You would think that there is a serious mismatch between the existing problems that this country confronts and the policy suggestions advocated by their politicians and bureaucrats. We definitely agree. Unfortunately, this is the current situation with respect to gender equality and the policy prerogatives undertaken by leaders in Turkey. We believe that let alone serving as a panacea to existing grave situation in terms of the gender gap, these policy suggestions actually have the potential to deepen existing problems. We observe that the incumbent Justice and Development Party (AKP) has taken an incentive to increase the population. Demographically, women seem to be assuming more of a burden in this scenario, with our Prime Minister Recep Tayyip Erdoğan asking women to have three children at least. With all the above-mentioned policy suggestions, it seems to us that the reproductive role of the woman is being used to keep “families together as one inseparable unit,” within a conservative logic that has actually always been embedded in the language of the government. We assess this conservative rhetoric as a reflection of the conservative projection of Turkish society, where a woman’s reproduction and the separation of the (role of) men and women are focal points.

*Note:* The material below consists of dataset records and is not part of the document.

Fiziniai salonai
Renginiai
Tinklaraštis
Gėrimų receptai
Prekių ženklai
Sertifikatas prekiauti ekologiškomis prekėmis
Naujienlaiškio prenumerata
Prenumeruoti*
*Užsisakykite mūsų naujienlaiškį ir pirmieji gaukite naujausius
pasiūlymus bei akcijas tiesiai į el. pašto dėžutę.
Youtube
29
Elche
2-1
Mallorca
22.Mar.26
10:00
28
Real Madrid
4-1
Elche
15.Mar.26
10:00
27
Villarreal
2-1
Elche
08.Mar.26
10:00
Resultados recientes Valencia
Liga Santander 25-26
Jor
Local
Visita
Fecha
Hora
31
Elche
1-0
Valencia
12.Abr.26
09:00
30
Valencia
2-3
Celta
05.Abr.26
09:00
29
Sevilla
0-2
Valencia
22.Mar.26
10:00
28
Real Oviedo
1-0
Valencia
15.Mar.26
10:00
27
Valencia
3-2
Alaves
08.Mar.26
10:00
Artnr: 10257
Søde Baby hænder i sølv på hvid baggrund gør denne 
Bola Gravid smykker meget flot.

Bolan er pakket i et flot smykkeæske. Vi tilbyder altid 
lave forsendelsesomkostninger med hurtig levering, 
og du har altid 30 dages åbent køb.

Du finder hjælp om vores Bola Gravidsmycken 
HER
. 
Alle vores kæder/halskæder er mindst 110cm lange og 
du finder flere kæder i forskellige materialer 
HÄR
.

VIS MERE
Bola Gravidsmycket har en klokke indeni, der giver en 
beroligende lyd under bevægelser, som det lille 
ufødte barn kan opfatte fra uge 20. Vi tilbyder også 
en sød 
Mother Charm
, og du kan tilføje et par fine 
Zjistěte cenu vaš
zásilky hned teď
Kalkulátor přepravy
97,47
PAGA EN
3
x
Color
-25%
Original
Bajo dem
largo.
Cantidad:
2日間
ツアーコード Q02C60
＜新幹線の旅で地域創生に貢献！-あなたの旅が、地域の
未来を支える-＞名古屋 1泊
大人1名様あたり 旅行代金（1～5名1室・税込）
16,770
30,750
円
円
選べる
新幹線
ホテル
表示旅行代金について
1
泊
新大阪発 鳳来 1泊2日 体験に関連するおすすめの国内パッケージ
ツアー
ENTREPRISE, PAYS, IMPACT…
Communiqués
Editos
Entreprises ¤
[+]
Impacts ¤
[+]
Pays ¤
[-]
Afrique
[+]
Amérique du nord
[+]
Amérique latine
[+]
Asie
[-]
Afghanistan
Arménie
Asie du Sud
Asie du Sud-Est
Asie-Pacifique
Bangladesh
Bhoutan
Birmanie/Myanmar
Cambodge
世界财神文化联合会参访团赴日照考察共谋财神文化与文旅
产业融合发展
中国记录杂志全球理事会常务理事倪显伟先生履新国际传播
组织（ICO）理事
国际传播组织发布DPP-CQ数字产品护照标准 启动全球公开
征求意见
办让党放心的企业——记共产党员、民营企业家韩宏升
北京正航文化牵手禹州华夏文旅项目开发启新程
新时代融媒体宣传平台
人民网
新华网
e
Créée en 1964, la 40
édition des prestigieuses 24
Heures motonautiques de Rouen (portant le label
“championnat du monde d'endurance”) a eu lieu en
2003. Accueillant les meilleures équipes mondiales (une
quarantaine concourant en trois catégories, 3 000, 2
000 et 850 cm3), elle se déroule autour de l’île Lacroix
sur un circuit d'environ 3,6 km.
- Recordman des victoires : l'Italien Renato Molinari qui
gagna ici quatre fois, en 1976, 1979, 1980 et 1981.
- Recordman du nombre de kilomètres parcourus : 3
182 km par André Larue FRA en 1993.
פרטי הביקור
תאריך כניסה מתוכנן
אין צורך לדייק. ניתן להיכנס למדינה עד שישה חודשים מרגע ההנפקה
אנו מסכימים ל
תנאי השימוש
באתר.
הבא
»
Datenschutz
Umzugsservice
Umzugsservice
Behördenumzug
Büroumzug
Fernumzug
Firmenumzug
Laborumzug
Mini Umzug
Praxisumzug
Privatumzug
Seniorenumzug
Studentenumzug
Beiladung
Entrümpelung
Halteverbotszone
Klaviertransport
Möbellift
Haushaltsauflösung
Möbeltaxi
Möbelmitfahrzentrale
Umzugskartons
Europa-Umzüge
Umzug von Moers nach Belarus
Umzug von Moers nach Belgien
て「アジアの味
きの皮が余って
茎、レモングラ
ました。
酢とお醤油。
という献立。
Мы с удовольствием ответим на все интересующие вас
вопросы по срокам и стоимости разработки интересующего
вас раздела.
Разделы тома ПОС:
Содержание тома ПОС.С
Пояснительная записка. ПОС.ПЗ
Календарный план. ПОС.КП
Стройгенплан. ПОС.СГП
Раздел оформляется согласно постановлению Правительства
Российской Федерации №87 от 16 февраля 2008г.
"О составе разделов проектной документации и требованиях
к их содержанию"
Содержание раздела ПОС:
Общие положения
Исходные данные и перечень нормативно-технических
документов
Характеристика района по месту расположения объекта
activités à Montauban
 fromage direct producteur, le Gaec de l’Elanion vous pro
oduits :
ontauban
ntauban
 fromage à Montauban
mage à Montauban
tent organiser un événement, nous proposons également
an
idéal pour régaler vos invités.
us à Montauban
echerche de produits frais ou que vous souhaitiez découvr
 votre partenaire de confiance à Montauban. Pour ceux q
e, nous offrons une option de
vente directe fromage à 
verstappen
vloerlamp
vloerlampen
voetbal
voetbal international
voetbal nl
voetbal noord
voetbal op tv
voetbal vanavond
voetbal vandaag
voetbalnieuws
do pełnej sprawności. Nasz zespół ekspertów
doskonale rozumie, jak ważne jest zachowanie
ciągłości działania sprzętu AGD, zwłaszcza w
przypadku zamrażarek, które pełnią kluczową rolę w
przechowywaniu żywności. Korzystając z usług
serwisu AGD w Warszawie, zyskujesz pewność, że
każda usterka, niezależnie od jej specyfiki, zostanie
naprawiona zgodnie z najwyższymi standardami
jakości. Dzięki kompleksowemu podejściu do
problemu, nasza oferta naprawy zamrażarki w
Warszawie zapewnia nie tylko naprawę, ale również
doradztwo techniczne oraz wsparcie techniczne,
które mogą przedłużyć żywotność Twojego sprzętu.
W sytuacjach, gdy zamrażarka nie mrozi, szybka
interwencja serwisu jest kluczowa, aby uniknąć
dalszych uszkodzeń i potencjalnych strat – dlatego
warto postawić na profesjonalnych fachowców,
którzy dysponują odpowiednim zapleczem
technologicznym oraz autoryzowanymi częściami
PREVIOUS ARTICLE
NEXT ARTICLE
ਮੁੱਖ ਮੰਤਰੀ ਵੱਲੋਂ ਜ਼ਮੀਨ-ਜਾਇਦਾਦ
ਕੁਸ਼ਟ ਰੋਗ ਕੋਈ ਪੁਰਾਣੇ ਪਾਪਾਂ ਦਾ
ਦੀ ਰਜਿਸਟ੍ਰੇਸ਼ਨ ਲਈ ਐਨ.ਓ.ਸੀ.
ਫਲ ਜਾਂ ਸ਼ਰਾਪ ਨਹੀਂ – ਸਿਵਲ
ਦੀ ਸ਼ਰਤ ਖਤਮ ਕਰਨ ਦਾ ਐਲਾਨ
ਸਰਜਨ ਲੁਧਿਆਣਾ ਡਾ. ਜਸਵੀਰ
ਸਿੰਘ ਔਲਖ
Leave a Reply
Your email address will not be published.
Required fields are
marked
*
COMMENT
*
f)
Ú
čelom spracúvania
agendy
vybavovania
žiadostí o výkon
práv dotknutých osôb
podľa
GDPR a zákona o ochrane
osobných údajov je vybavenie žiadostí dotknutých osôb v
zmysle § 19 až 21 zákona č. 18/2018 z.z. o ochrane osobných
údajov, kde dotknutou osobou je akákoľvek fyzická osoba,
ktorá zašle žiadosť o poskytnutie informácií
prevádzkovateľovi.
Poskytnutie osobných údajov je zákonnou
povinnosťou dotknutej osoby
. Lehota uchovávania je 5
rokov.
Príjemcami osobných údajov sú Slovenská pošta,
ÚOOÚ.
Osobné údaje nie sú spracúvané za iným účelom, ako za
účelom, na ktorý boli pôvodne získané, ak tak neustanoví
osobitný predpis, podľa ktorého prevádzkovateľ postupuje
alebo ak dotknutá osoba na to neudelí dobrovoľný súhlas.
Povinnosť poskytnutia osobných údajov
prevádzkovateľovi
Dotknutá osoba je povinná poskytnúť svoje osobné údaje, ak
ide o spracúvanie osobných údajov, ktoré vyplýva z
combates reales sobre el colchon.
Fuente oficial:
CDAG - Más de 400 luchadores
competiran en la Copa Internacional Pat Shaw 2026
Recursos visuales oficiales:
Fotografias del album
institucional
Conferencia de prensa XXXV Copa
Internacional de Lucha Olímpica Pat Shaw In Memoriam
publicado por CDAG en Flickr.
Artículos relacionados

In a country where female participation in the labor market is quite low compared to that of men,
“having three children at least” could cause women to be further restricted to the domestic space.

Unless there are kindergartens nearby or relatives to help, unless there is guarantee that women who take maternity leave will be able to find a job when they come back to work-life, the bearing of children could become one of the main mechanisms to keep women away from self-realization in the work place and self-flourishing in any space outside the home.

We believe that Turkey needs and deserves some more fruitful policy suggestions and concrete implementations of these policy suggestions to diminish the existing gross gender disparities and eliminate hurdles against girls’ participation in education and in the labor force. Furthermore, we believe that we need to assure the development of more equal dynamics and division of labor within the family, which would prevent the potential for unequal gender roles that attach entire responsibility to women as nothing more than bearers of their children.

Şahizer Samuk is a PhD student at the Department of Institutions, Politics and Policies, at the IMT Institute for Advanced Studies. Mine Tafolar is a PhD candidate at the Government Department at the University of Texas, at Austin.